Don’t say | Do say |
---|---|
In accordance with the above-mentioned bill, any application for the reversal of overpaid tax, via presentation of a fund status certificate with retroactive validity, will no longer be possible via the Bank. Instead, the reclaim must be addressed directly to the Federal Central Tax Office (Bundeszentralamt für Steuern; BZSt). Consequently, as of 1 July 2021 customers providing a fund status certificate for a foreign investment fund after the payment date of the taxable income event cannot be refunded. Full tax must be withheld. The Bank will in turn issue a tax voucher upon customer request. | If you do not, you must file your WHT reclaim directly with the German tax authority. |
Rule 3: be persuasive
To the extent following rules 1 and 2 don’t get you there, remember you are writing with the idea of not just discharging some regulatory obligation to your customer — that’s a second order objective — but to make your customer think well of you. Frame your letter to appeal to your correspondents, so they are more likely to read it.
Remember Robert Cialdini’s six rules of persuasion. Deploy them where you can.
Sub-rule: be personal
Personalise it. don’t say “Dear Client” — don’t ever do that — but address an individual by name, and send from an individual, by name.
Yes, it is a mass mailshot to every customer in the book. But we are in 2021, friends. It is not beyond the wit of technology, anymore to use a freaking mail merge.[1] What’s stopping you? Oh, crappy client static data? Fix your damn client static data. If your salespeople aren’t keeping it up to date, they’re not doing their jobs. Either have good client static data, and use it to demonstrate you care enough about your customer to be justified in calling them “dear” — or don’t, accept your customers to you are a passive herd of cattle there only to be milked, and don’t try to be ingratiating while you do it.

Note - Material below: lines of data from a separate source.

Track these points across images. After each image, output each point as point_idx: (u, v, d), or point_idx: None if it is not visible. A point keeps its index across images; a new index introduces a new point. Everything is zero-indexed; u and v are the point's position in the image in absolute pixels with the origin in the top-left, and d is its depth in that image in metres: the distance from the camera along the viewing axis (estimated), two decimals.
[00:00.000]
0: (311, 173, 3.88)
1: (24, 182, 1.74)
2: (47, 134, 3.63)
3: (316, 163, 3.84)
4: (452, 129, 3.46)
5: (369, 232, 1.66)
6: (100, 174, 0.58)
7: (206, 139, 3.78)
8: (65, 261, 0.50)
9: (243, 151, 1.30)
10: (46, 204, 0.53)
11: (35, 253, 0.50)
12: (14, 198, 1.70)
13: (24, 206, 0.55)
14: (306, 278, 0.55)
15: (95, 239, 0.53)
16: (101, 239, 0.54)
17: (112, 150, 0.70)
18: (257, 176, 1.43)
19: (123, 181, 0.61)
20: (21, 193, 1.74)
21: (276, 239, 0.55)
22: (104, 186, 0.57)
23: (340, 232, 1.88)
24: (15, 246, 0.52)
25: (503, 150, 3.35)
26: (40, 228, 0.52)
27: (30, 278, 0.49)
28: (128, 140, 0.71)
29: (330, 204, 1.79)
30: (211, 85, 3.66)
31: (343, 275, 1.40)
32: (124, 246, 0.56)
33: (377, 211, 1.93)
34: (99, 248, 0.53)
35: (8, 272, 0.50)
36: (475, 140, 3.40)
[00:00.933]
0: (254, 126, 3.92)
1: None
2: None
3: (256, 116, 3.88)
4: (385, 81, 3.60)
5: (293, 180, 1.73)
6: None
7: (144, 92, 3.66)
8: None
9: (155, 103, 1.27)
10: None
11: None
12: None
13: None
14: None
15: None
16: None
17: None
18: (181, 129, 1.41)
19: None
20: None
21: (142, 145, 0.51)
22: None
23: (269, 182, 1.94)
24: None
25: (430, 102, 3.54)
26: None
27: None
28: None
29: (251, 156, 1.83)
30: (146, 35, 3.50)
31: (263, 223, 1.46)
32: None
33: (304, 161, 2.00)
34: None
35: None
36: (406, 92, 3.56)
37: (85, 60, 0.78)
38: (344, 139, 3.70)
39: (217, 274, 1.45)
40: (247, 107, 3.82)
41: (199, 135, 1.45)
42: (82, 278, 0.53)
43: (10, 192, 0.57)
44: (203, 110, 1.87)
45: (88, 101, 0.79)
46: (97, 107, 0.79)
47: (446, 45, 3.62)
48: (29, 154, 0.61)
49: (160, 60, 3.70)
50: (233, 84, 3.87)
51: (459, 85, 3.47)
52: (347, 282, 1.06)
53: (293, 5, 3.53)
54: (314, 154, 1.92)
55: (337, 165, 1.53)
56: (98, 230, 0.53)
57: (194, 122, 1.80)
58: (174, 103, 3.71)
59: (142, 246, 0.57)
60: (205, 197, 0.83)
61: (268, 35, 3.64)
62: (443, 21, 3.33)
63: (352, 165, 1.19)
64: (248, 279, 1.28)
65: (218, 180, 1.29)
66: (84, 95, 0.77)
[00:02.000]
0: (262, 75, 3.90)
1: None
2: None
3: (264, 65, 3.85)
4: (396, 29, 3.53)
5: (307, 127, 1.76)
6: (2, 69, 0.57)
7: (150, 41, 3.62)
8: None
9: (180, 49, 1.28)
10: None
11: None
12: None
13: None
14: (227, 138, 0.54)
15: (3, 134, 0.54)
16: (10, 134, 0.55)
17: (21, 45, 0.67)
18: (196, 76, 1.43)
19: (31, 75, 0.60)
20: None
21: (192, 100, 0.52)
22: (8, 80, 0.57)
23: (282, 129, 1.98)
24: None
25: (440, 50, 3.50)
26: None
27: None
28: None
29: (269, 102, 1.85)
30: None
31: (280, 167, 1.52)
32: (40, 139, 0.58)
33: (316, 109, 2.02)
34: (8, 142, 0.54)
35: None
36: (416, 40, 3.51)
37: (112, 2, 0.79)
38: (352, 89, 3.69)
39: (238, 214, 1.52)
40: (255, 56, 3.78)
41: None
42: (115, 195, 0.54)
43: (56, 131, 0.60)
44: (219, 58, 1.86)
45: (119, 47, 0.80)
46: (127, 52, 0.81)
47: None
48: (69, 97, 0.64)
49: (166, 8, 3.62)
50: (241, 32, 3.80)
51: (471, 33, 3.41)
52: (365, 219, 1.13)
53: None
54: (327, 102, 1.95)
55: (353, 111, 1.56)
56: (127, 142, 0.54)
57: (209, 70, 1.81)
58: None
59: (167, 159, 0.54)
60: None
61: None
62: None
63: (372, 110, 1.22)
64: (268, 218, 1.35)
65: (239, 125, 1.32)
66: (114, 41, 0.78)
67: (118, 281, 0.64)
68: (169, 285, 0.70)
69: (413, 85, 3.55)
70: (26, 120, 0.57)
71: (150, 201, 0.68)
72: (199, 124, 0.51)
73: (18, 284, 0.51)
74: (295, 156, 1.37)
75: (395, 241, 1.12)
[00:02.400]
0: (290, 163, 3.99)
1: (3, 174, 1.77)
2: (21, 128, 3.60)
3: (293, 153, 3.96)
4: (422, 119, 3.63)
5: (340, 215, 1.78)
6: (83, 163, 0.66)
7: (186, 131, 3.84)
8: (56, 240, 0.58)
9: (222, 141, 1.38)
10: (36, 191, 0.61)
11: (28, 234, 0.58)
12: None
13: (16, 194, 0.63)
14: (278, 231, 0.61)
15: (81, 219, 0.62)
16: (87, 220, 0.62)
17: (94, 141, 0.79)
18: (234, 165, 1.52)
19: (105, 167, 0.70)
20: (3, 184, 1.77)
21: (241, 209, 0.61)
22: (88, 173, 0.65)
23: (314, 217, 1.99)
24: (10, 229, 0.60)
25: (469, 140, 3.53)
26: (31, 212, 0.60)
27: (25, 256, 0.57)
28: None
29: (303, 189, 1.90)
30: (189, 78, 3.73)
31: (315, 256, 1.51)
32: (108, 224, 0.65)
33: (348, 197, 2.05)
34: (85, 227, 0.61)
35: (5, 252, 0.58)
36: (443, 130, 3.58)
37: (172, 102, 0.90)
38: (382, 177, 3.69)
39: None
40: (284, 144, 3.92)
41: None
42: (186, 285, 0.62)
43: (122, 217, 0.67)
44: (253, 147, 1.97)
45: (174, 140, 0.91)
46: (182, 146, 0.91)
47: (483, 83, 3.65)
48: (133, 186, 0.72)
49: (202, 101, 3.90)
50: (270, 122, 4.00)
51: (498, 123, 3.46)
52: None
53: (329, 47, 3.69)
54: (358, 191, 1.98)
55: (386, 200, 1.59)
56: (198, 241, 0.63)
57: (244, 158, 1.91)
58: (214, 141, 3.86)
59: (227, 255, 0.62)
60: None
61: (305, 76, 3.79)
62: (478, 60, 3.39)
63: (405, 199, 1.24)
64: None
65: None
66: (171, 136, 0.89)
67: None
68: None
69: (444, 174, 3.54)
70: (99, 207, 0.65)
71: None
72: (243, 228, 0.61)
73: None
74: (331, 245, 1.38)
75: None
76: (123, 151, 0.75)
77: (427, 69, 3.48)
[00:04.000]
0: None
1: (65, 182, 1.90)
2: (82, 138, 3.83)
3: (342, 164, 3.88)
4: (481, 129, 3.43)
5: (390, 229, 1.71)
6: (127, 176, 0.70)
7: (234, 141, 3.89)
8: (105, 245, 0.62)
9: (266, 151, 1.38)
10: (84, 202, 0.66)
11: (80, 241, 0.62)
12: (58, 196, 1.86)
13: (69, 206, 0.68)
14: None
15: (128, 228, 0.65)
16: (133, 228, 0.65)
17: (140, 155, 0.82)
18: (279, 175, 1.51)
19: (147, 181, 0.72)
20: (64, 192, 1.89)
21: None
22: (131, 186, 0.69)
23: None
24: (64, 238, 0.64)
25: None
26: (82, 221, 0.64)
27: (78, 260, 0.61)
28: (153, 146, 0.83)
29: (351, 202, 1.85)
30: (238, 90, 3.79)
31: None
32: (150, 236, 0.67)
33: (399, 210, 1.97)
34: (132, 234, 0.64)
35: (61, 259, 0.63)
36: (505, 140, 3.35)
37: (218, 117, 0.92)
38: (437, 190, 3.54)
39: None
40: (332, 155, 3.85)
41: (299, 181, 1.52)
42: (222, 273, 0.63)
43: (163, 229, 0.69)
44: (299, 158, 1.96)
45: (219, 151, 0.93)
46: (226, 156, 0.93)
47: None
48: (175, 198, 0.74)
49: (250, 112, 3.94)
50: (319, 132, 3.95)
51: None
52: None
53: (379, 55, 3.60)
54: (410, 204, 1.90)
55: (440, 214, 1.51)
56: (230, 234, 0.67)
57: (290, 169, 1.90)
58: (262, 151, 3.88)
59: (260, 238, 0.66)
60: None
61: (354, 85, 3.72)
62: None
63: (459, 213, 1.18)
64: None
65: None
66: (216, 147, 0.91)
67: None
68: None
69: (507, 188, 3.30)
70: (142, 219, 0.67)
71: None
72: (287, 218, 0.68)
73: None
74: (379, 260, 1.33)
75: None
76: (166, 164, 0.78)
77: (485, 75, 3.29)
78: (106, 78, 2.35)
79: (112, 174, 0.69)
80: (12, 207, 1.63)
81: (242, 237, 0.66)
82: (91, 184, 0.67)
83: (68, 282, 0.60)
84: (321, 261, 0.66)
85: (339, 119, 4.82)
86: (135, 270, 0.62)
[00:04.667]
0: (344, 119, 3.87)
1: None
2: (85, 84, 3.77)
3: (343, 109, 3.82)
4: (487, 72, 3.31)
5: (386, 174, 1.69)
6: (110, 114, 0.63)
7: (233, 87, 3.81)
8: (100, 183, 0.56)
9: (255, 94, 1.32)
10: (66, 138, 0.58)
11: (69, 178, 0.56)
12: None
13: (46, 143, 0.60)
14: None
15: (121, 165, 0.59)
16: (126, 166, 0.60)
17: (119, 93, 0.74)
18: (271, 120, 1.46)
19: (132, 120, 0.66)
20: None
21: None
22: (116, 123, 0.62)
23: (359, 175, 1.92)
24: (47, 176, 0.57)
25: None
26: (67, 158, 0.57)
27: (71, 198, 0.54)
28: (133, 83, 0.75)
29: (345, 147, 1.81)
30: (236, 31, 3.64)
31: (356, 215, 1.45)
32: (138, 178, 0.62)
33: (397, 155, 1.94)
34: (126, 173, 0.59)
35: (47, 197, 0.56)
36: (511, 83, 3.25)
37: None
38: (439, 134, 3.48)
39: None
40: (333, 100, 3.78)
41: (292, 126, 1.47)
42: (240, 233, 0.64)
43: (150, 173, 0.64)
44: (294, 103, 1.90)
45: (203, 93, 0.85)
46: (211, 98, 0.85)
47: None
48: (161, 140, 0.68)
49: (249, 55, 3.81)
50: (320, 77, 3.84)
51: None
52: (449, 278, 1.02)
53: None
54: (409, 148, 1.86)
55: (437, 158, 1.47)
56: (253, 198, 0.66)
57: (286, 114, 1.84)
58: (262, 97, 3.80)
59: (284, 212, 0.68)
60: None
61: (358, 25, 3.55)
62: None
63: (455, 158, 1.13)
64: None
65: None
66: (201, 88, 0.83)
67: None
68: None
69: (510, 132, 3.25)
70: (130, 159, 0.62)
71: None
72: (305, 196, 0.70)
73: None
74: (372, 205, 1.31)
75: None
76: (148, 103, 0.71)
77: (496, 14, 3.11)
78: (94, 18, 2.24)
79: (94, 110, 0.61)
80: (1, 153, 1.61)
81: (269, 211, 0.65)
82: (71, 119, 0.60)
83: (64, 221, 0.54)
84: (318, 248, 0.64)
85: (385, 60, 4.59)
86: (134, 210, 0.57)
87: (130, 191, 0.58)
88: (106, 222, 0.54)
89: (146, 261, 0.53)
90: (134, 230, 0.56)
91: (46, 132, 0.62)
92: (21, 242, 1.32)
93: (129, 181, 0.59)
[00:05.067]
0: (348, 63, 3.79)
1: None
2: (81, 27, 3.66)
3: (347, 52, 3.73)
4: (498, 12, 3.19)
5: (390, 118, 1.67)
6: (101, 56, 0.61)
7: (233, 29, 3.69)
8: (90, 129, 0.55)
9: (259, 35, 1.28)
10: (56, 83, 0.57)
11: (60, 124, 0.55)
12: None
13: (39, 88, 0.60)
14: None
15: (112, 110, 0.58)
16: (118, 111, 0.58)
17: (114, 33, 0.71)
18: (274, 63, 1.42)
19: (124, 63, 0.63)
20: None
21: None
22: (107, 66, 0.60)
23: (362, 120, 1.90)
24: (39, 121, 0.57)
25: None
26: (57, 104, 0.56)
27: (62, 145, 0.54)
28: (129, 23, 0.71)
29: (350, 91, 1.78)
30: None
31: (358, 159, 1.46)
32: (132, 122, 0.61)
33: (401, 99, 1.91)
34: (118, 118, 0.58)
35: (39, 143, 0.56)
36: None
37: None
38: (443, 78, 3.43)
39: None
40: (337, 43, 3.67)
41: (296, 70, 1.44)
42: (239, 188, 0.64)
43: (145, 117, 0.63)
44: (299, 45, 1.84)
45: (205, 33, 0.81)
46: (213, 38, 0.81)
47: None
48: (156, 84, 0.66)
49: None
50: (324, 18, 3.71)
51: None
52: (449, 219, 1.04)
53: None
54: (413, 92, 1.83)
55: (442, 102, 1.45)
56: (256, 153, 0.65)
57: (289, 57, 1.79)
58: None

Don’t say “please be advised”. Ever. Just don’t do it. These are your valuable customers, not truculent secondary school children plotting to burn down the staff room.
Sub-rule: be emphatic
say what you mean with strong, active, assertive nouns and verbs. Don’t use weasle words. Avoid “seems to”, “appears to be”, “slightly”, “almost”, “practically”, “virtually”.
Sub-rule: avoid disclaimers
Think first “what will my customer think of me if I say that”, rather than “what if I get it wrong and my customer sues me?” You are a professional. You are good at what you do. Trust yourself not to get it wrong. Disclaimers are like airbags. You only need airbags if you don’t steer straight. Concentrate on defensive driving, not crash mats. If you have to have a disclaimer — and I know, you will have to have one — keep it brief, to the point and put it at the end. If the first thing your customer reads is “Please be advised we take no responsibility for this, we are only doing this because someone said we have to, so on your own head be it”, your customer is going to think, “gee, what a douche”. Generally, that’s not how you want your customer to be thinking now, is it?
- ↑ You thought I was going to say “use neural networks to guess customer names” didn’t you?